Maximillian de Robespierre (France)
A notable figure during the French Revolution’s Reign of Terror, he was draconian in how he dealt with revolutionaries in France, and was a key figure in the deposition and guillotine execution of King Louis XVI.
Robespierre was arrested when the tides of the revolution turned and when he failed to take his own life with a pistol, he was executed by the tool that he favoured the most: the guillotine.
Pol Pot (Cambodia)
A brutal man who orchestrated the Cambodian genocide, eradicating close to 25% of his country’s population through his totalitarian dictatorship.
He was arrested by an invading Vietnam army, suffering a stroke that paralyzed the left side of his body. He was then placed under house arrest, where he either took his own life, or was assassinated.
Vlad the Impaler (Wallachia)
He didn’t get his name for a nice reason. After impaling his enemies and bathing in their blood, he was eventually killed in battle and his body was chopped up and his head was sent to his enemy as a trophy.
Oliver Cromwell (England)
Cromwell was the Lord Protector of England, Scotland and Ireland in the 1650’s.
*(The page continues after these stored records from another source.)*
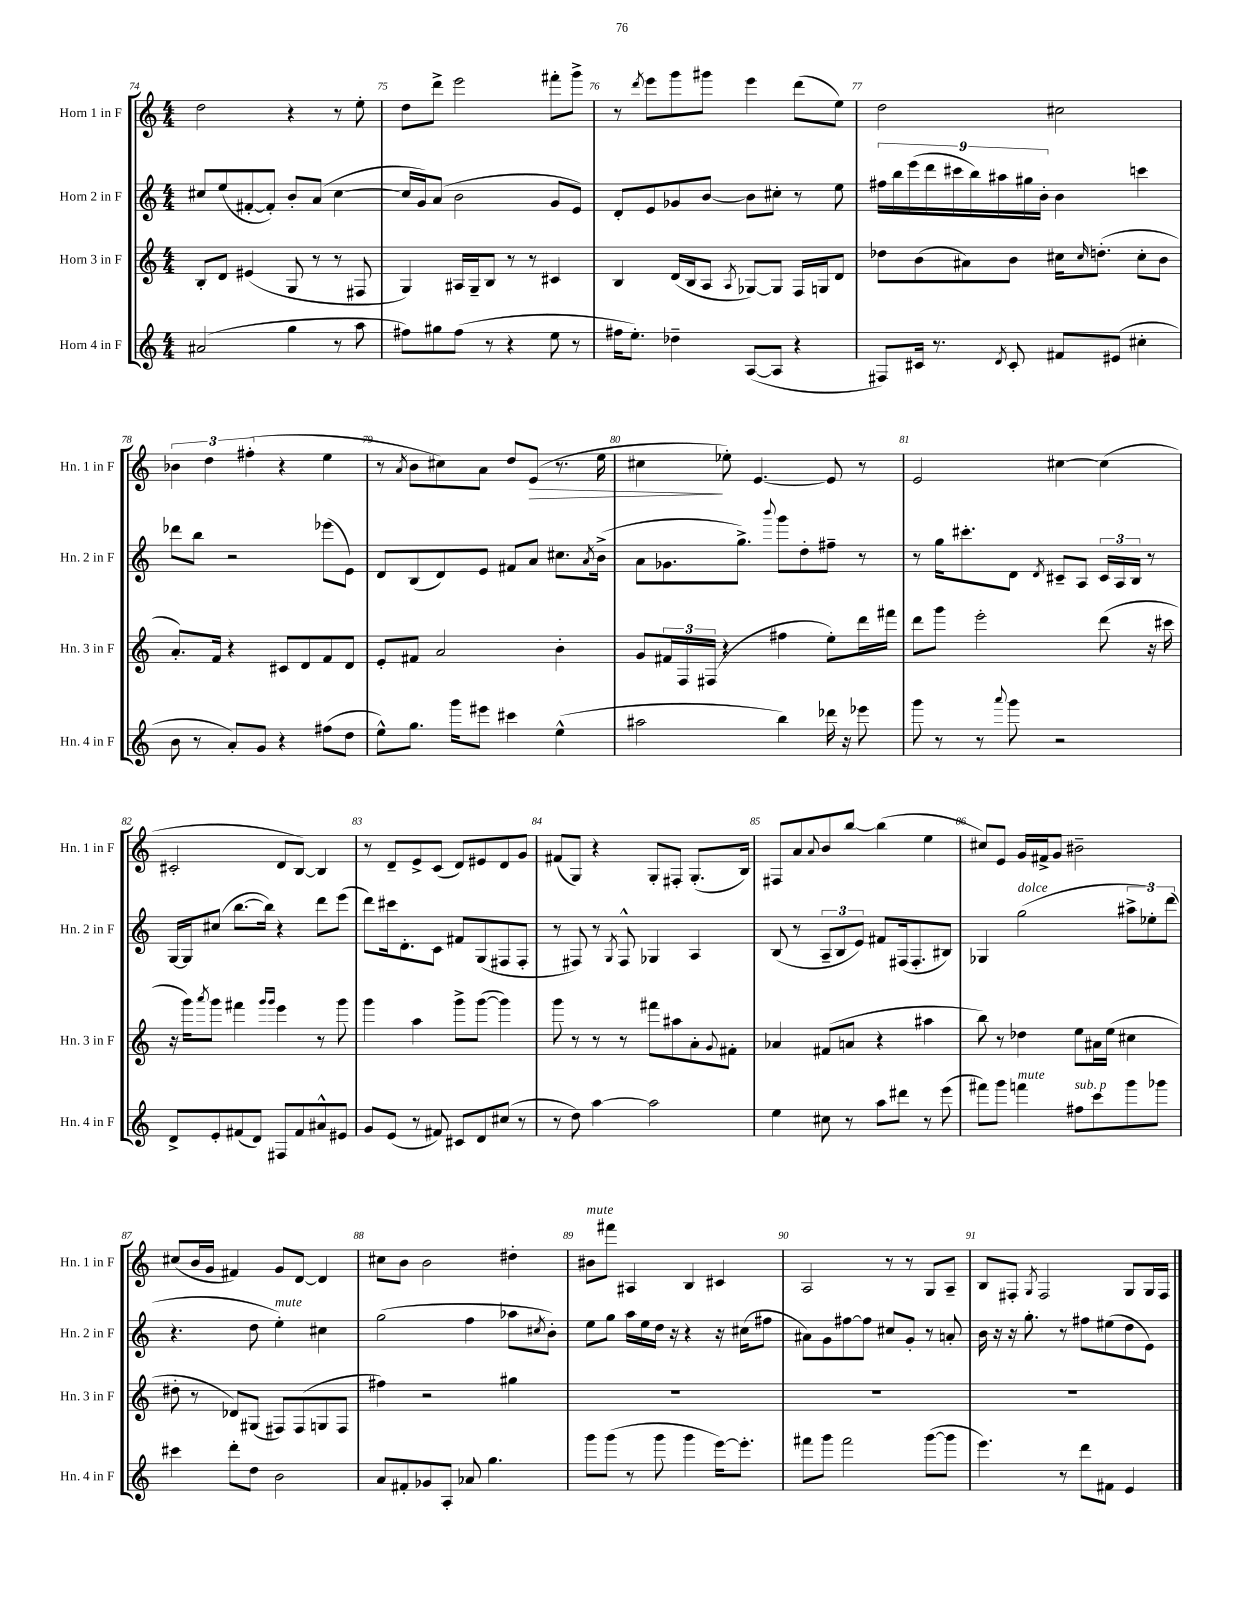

**kern	**kern	**kern	**kern
*staff4	*staff3	*staff2	*staff1
*clefG2	*clefG2	*clefG2	*clefG2
*k[]	*k[]	*k[]	*k[]
*M4/4	*M4/4	*M4/4	*M4/4
(2a#/	8B'/L	8cc#/L	2dd\
.	8d/J	(8ee/	.
.	(4e#/	[8f#'/	.
.	.	8f#'/]J)	.
4gg\	8G/	8b'/L	4r
.	8r	(8a/J	.
8r	8r	[4cc#\	8r
8aa\	8F#/	.	8ee'\
=	=	=	=
8ff#\L)	4G/)	16cc#/]LL	8dd\L
.	.	16g/J)	.
8gg#\	.	(8a/J	8ddd^\J
(8ff#\J	16A#/LL	2b\	2eee\
.	16G~/J	.	.
8r	8B/J	.	.
4r	8r	.	.
.	8r	.	.
8ee\	4c#/	8g/L	8fff#'\L
8r	.	8e/J)	8ggg^\J
=	=	=	=
16ff#\LK	4B/	8d'/L	8r
8.ee'\J)	.	.	.
.	.	.	8qddd/
.	.	8e/	8eee\L
4dd-~\	(16d/LL	8g-/	8ggg\
.	16B/J	.	.
.	8A/J	[8b/J	8ggg#\J
.	8qA/	.	.
([8A/L	[8G-/L)	8b\]L	4eee\
8A/]J	8G-/]J	8cc#'\J	.
4r	16F/LL	8r	(8ddd\L
.	16G/J	.	.
.	8d/J	8ee\	8ee\J)
=	=	=	=
8F#/L)	8dd-\L	18ff#\LL	2dd\
.	.	18bb\	.
.	.	(18eee\	.
16c#/Jk	(8b\	.	.
.	.	18ddd\	.
8.r	.	.	.
.	.	18ccc#\	.
.	8a#\)	.	.
.	.	18bb\)	.
.	.	18aa#\	.
8qd/	.	.	.
8c#'/	8b\J	.	.
.	.	18gg#\	.
.	.	18b'\JJ	.
8f#/L	16cc#\LK	4b\	2cc#\
.	16qqcc#/	.	.
.	(8.dd'\J	.	.
(8e#/J	.	.	.
4cc#'\	8cc#'\L	4ccc\	.
.	8b\J	.	.
=	=	=	=
8b\	8.a'/L)	8ddd-\L	6b-\
8r	.	8bb\J	.
.	.	.	6dd\
.	16f/Jk	.	.
8a'/L)	4r	2r	.
.	.	.	(6ff#'\
8g/J	.	.	.
4r	8c#/L	.	4r
.	8d/	.	.
(8ff#\L	8f/	(8eee-\L	4ee\
8dd\J	8d/J	8e\J)	.
=	=	=	=
8ee^^\L)	8e'/L	8d/L	8r
.	.	.	8qa/
8.gg\J	8f#/J	(8B/	8b\L
.	2a/	8d/)	8cc#\)
16ggg\LK	.	.	.
8eee#\J	.	8e/J	8a\J
4ccc#\	.	8f#/L	8dd/L
.	.	8a/J	(8e/J
(4ee^^\	4b'\	8.cc#\L	8.r
.	.	8qa/	.
.	.	(16b^\Jk	16ee\
=	=	=	=
2aa#\	8g/L	8a\L	4cc#\
.	24f#/L	8.g-\	.
.	24F/	.	.
.	(24F#/JJ	.	.
.	4r	.	8ee-'\)
.	.	8.gg^\J)	.
.	.	.	[4.e/
.	.	8qqbbb/	.
4bb\)	4ff#\	8ggg\L	.
.	.	8dd'\	.
16ddd-\	8ee'\L)	8ff#~\J	8e/]
16r	.	.	.
8eee-\	16ddd\L	8r	8r
.	16fff#\JJ	.	.
=	=	=	=
8ggg\	8ddd\L	8r	2e/
8r	8ggg\J	16gg\LK	.
.	.	8.ccc#'\	.
8r	2eee'\	.	.
8qqaaa/	.	.	.
8ggg\	.	8d\J	.
.	.	8qd/	.
2r	.	8c#~/L	[4cc#\
.	.	8A/J	.
.	(8ddd\	24c#/LL	(4cc#\]
.	.	24A/	.
.	.	24B/JJ	.
.	16r	8r	.
.	16ccc#\	.	.
=	=	=	=
8d^/L	16r	[16G/LL	2c#'/
.	16ggg\LK)	16G/]J	.
.	8qaaa/	.	.
8e'/	8ggg\J	(8cc#/J	.
(8f#/	4fff#\	[8.bb\L	.
8d/J)	.	.	.
.	.	16bb\]Jk)	.
.	16qqggg/LL	.	.
.	16qqggg/JJ	.	.
8F#/L	4eee\	4r	8d/L
8f#/	.	.	[8B/J)
8a#^^/	8r	8ddd\L	4B/]
8e#/J	8ggg\	(8eee\J	.
=	=	=	=
8g/L	4ggg\	8ddd\L)	8r
(8e/J	.	16ccc#\k	8d~/L
.	.	8.d'\	.
8r	4aa\	.	8e^/
8f#/)	.	8c\J	(8c/J
8c#/L	8ggg^\L	8f#/L	8d/L)
8d/	([8ggg\J	(8G/	8e#/
(8cc#/J	4ggg\])	8F#/	8d/
8r	.	8F#'/J	8g/J
=	=	=	=
8r	8ggg\	8r	(8f#/L
8dd\)	8r	8F#/)	8G/J)
[4aa\	8r	8r	4r
.	.	8qG/	.
.	8r	8F#^^/	.
2aa\]	8fff#\L	4G-/	8G'/L
.	8aa#\	.	8F#'/J
.	8a'\	4A/	(8.G'/L
.	8qqg/	.	.
.	8f#'\J	.	.
.	.	.	16B/Jk)
=	=	=	=
4ee\	4a-/	(8B/	8F#/L
.	.	8r	8a/
.	.	.	8qqa/
8cc#\	(8f#/L	12A~/L	8b/
.	.	12B/	.
8r	8a/J	.	[8bb/J
.	.	12e/J)	.
8aa\L	4r	8f#/L	(4bb\]
8ddd#\J	.	(16F#/k	.
.	.	8.F#'/	.
8r	4aa#\	.	4ee\
(8eee\	.	8B#/J)	.
=	=	=	=
8fff#\L)	8bb\)	4G-/	8cc#/L)
8ggg\J	8r	.	8e/J
4fff\	4dd-\	(2gg\	16g/LL
.	.	.	16f#^/J
.	.	.	8g/J
8ff#\L	8ee\L	.	2b#~\
8ccc\	16a#\L	.	.
.	(16ee\JJ	.	.
8ggg\	4cc#\	12aa#^\L	.
.	.	12ee-'\)	.
8ggg-\J	.	.	.
.	.	(12ddd\J	.
=	=	=	=
4ccc#\	8dd#'\	4.r	(8cc#/L
.	8r	.	16b/L
.	.	.	16g/JJ
8ddd'\L	8d-/L)	.	4f#/)
8dd\J	(8G#/J	8dd\	.
2b\	8F#/L)	4ee'\)	8g/L
.	(8F#/	.	[8d/J
.	8G/	4cc#\	4d/]
.	8F#/J	.	.
=	=	=	=
8a/L	4ff#\)	(2gg\	8cc#\L
8f#'/	.	.	8b\J
8g-/	2r	.	2b\
8A'/J	.	.	.
8a-/	.	4ff\	.
4.gg\	.	.	.
.	4gg#\	8aa-\L	4dd#'\
.	.	8qcc#/	.
.	.	8b'\J)	.
=	=	=	=
8ggg\L	1r	8ee\L	8b#\L
(8ggg\J	.	8gg\J	8fff#\J
8r	.	16aa\LL	4A#/
.	.	16ee\	.
8ggg\	.	16dd\JJ	.
.	.	16r	.
4ggg\	.	4r	4B/
[16eee\LK)	.	16r	4c#/
8.eee'\]J	.	(16cc#\LK	.
.	.	8ff#\J	.
=	=	=	=
8fff#\L	1r	8a#\L)	2A/
8ggg\J	.	8g\	.
2fff#\	.	[8ff#\	.
.	.	8ff#\]J	.
.	.	8cc#/L	8r
.	.	8g'/J	8r
([8ggg\L	.	8r	8G/L
8ggg\]J	.	8a'/	8A~/J
=	=	=	=
4.eee\)	1r	16b\	8B/L
.	.	16r	.
.	.	16r	8F#'/J
.	.	8.gg'\	.
.	.	.	8qG/
.	.	.	2F#/
8r	.	8r	.
8ddd\L	.	8ff#\L	.
8f#\J	.	(8ee#\	.
4e/	.	8dd\	8G/L
.	.	8e\J)	16G/L
.	.	.	16F#/JJ
==	==	==	==
*-	*-	*-	*-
He was a complicated figure, considered a military dictator by some, a hero of liberty by others and a class revolutionary by Trotsky. He did, however, commit genocide against catholics in Ireland, so there’s that.
Cromwell suffered from malaria and kidney stones in the latter half of his life, and his death was honoured with an elaborate funeral. A few years later, his body was exhumed and subjected to a posthumous execution. His body was hanged in chains, then thrown into a pit, while his head was displayed outside of Westminster hall for close to 20 years.
Guess being a brutal dictator doesn’t guarantee a happy ending.